On September 30, 1957, revenue examiners Quesada and Catudan reported and recommended to the
Commissioner of Internal Revenue that Engineering be assessed for P480,912.01 as deficiency
advance sales tax on the theory that it misdeclared its importation of air conditioning units and parts and
accessories thereof which are subject to tax under Section 185 of the Tax Code, instead of Section 186
of the same Code. This assessment was revised on January 23, 1959, in line with the observation of the
Chief, BIR Law Division, and was raised to P916,362.56 representing deficiency advance sales tax and
manufacturers sales tax, inclusive of the 25% and 50% surcharges.
On March 3, 1959. the Commissioner assessed against, and demanded upon, Engineering payment of
the increased amount and suggested that P10,000 be paid as compromise in extrajudicial settlement of
Engineering's penal liability for violation of the Tax Code. The firm, however, contested the tax
assessment and requested that it be furnished with the details and particulars of the Commissioner's
assessment. The Commissioner replied that the assessment was in accordance with law and the facts
of the case.
On July 30, 1959, Engineering appealed the case to the Court of Tax Appeals and during the pendency
of the case the investigating revenue examiners reduced Engineering's deficiency tax liabilities from
P916,362.65 to P740,587.86, based on findings after conferences had with Engineering's Accountant
and Auditor.

ISSUE/S Whether or not Engineering is a manufacturer of air conditioning units under Section 185(m), ​supra​, in
relation to Sections 183(b) and 194 of the Code, or a contractor under Section 191 of the same Code.

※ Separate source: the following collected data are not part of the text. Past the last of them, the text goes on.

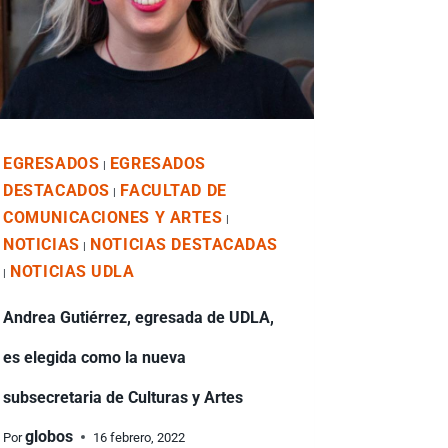
EGRESADOS
EGRESADOS
|
DESTACADOS
FACULTAD DE
|
COMUNICACIONES Y ARTES
|
NOTICIAS
NOTICIAS DESTACADAS
|
NOTICIAS UDLA
|
Andrea Gutiérrez, egresada de UDLA,
es elegida como la nueva
subsecretaria de Culturas y Artes
globos
Por
16 febrero, 2022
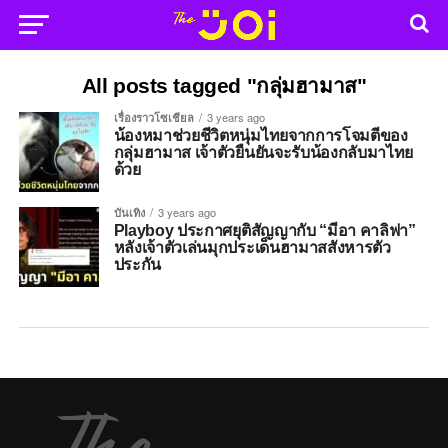
All posts tagged "กลุ่มฮามาส"
เรื่องราวโซเชียล
3 years ago
น้องหมาช่วยชีวิตหนุ่มไทยจากการโจมตีของ
กลุ่มฮามาส เจ้าตัวยืนยันจะรับน้องกลับมาไทย
ด้วย
บันเทิง
3 years ago
Playboy ประกาศยุติสัญญากับ “มีอา คาลิฟา”
หลังเจ้าตัวเล่นมุกประเด็นฮามาสสังหารตัว
ประกัน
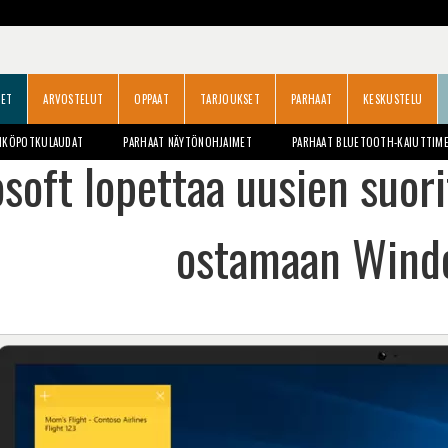
SET
ARVOSTELUT
OPPAAT
TARJOUKSET
PARHAAT
KESKUSTELU
HKÖPOTKULAUDAT
PARHAAT NÄYTÖNOHJAIMET
PARHAAT BLUETOOTH-KAIUTTIM
soft lopettaa uusien suor
ostamaan Wind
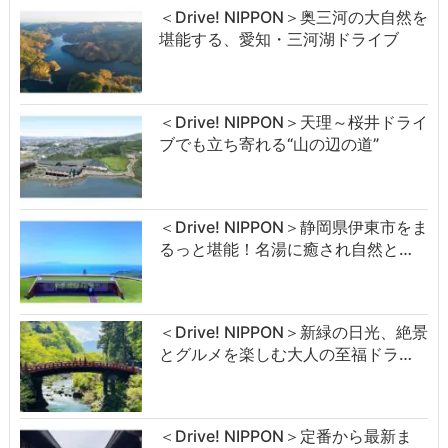
＜Drive! NIPPON＞奥三河の大自然を
堪能する、愛知・三河湖ドライブ
＜Drive! NIPPON＞天理～桜井ドライ
ブでも立ち寄れる“山の辺の道”
＜Drive! NIPPON＞静岡県伊東市をま
るっと堪能！名湯に癒され自然と…
＜Drive! NIPPON＞新緑の日光、絶景
とグルメを楽しむ大人の至福ドラ…
＜Drive! NIPPON＞定番から最新ま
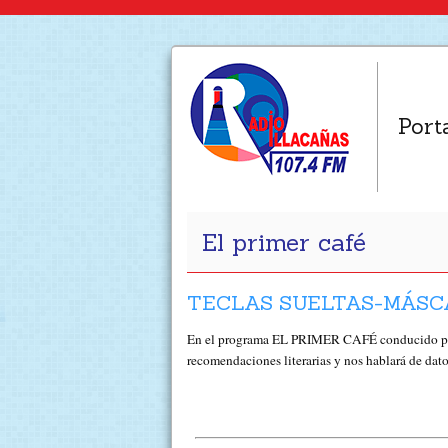
Port
El primer café
TECLAS SUELTAS-MÁSCA
En el programa EL PRIMER CAFÉ conducido po
recomendaciones literarias y nos hablará de dat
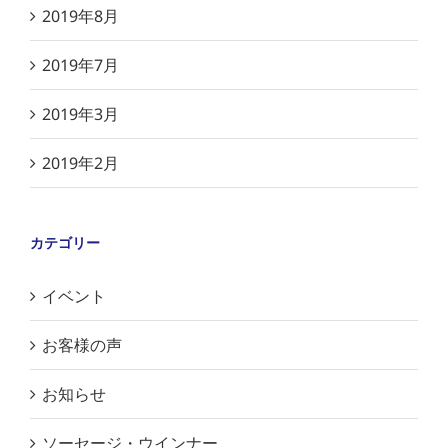
2019年8月
2019年7月
2019年3月
2019年2月
カテゴリー
イベント
お客様の声
お知らせ
ソーセージ・ウインナー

RULING/S We find that Engineering did not manufacture air conditioning units for sale to the general public, but
imported some items which were used in executing contracts entered into by it. Engineering, therefore,
undertook negotiations and execution of individual contracts for the design, supply and installation of air
conditioning units of the central type, taking into consideration in the process such factors as the area of
the space to be air conditioned; the number of persons occupying or would be occupying the premises;
the purpose for which the various air conditioning areas are to be used; and the sources of heat gain or
 
SALES AND LEASE – 2H 2020-2021
cooling load on the plant such as sun load, lighting, and other electrical appliances which are or may be
in the plan.
As found by the lower court, which finding​ ​We adopt —
Engineering, in a nutshell, fabricates, assembles, supplies and installs in the buildings of
its various customers the central type air conditioning system; prepares the plans and
specifications therefor which are distinct and different from each other; the air
conditioning units and spare parts or accessories thereof used by petitioner are not the
window type of air conditioner which are manufactured, assembled and produced locally
for sale to the general market; and the imported air conditioning units and spare parts or
accessories thereof are supplied and installed by petitioner upon previous orders of its
customers conformably with their needs and requirements.
The facts and circumstances aforequoted support the theory that Engineering is a contractor rather than
a manufacturer.
Applying the facts of the aforementioned case to the present case, we see that the supply of air
conditioning units to Engineer's various customers, whether the said machineries were in hand or not,
was especially made for each customer and installed in his building upon his special order. The air
conditioning units installed in a central type of air conditioning system would not have existed but for the
order of the party desiring to acquire it and if it existed without the special order of Engineering's
customer, the said air conditioning units were not intended for sale to the general public. Therefore, We
have but to affirm the conclusion of the Court of Tax Appeals that Engineering is a contractor rather
than a manufacturer, subject to the contractors tax prescribed by Section 191 of the Code and not to the
advance sales tax imposed by Section 185(m) in relation to Section 194 of the same Code.